Griffith consulted Timothy Richards Lewis, who at the time was the Special Assistant to the Sanitary Commissioner in British India and who had discovered a trypanosome (later named Trypanosoma lewisi) of rats in 1878 (reported in 1879). He sent the infected puppy from which Lewis confirmed the presence of parasites in the blood similar to his discovery. However, Lewis disagreed on one aspect, as his trypanosmes were found in healthy rats, he objected to the idea that Griffith's parasites were the cause of surra. Griffith's experiments did not convince the medical community. Lewis and David Douglas Cunningham (Professor of Physiology in the Medical College, Calcutta, and Surgeon-General of India) officially declared that "no microbe found in the living blood of any animal was pathogenic." As reported in Nature, "Official opinion was strongly against him [Griffith]."
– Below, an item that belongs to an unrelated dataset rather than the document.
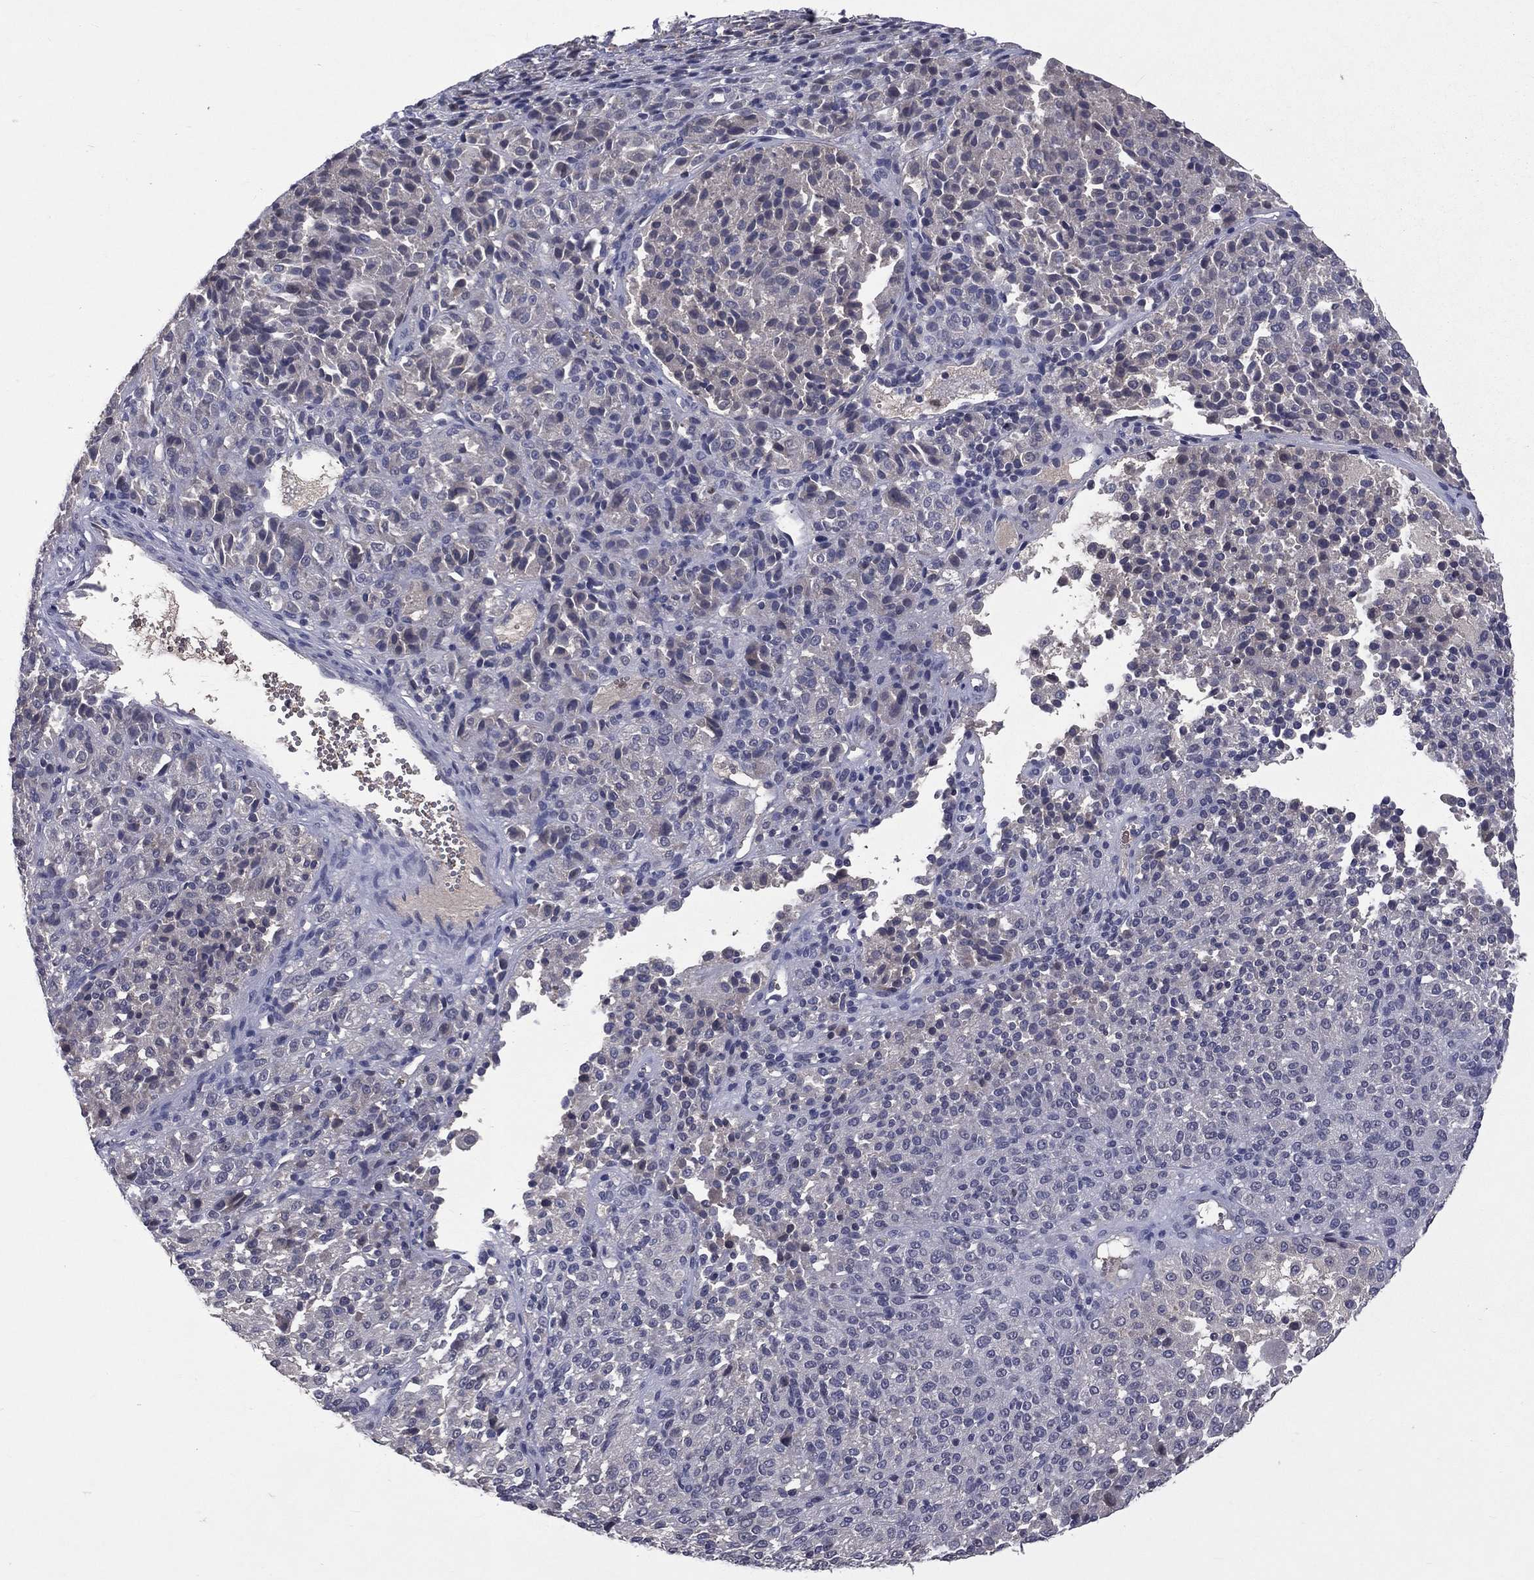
{"staining": {"intensity": "negative", "quantity": "none", "location": "none"}, "tissue": "melanoma", "cell_type": "Tumor cells", "image_type": "cancer", "snomed": [{"axis": "morphology", "description": "Malignant melanoma, Metastatic site"}, {"axis": "topography", "description": "Brain"}], "caption": "Tumor cells show no significant expression in melanoma.", "gene": "DSG4", "patient": {"sex": "female", "age": 56}}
Griffith's discovery was independently proved by J. H. Steel who reported the same parasites from transport mules in British Burma (now Myanmar) in 1885. The Punjab Military Department published Steel's and Griffith's reports showing the similarity of the parasites and the diseases. Steel believed that the parasite was a type of spirochaete bacteria and named it Spirochaeta evansi, honouring the original discoverer. After returning to England, Griffith continued the research with Edgar Crookshank at King's College London. Crookshank identified the parasite as a kind of protozoan with similarity to the protozoan parasite of fish (Haematomonas Mitrophanow, described in 1883) and renamed it as Haematonomas evansi, but quickly changed it to Trichomonas evansi. The correct description and the name Trypanosoma evansi were given by a French veterinarian J. Chauvrat in 1896. Surra then was established as the first trypanosome disease (trypanosomiasis).

== Awards and honours ==
Griffith was elected member of the British Medical Association from 1874. He received the Mary Kingsley Medal from the BMA and a medal from the Liverpool School of Tropical Medicine in on 14 December 1917. The next year, the Royal College of Veterinary Surgeons awarded him its John Steel Medal. The University of Wales conferred him honoris causa DSc degree in 1919. He received the first Hunterian medal of the Hunterian Society in 1932.

Griffith's centennial birthday was celebrated with tributes from the King and Queen, Prince of Wales, Royal Veterinary College, and the mayor of Bangor. He was conferred an honorary citizenship honour, freeman of the City of Bangor.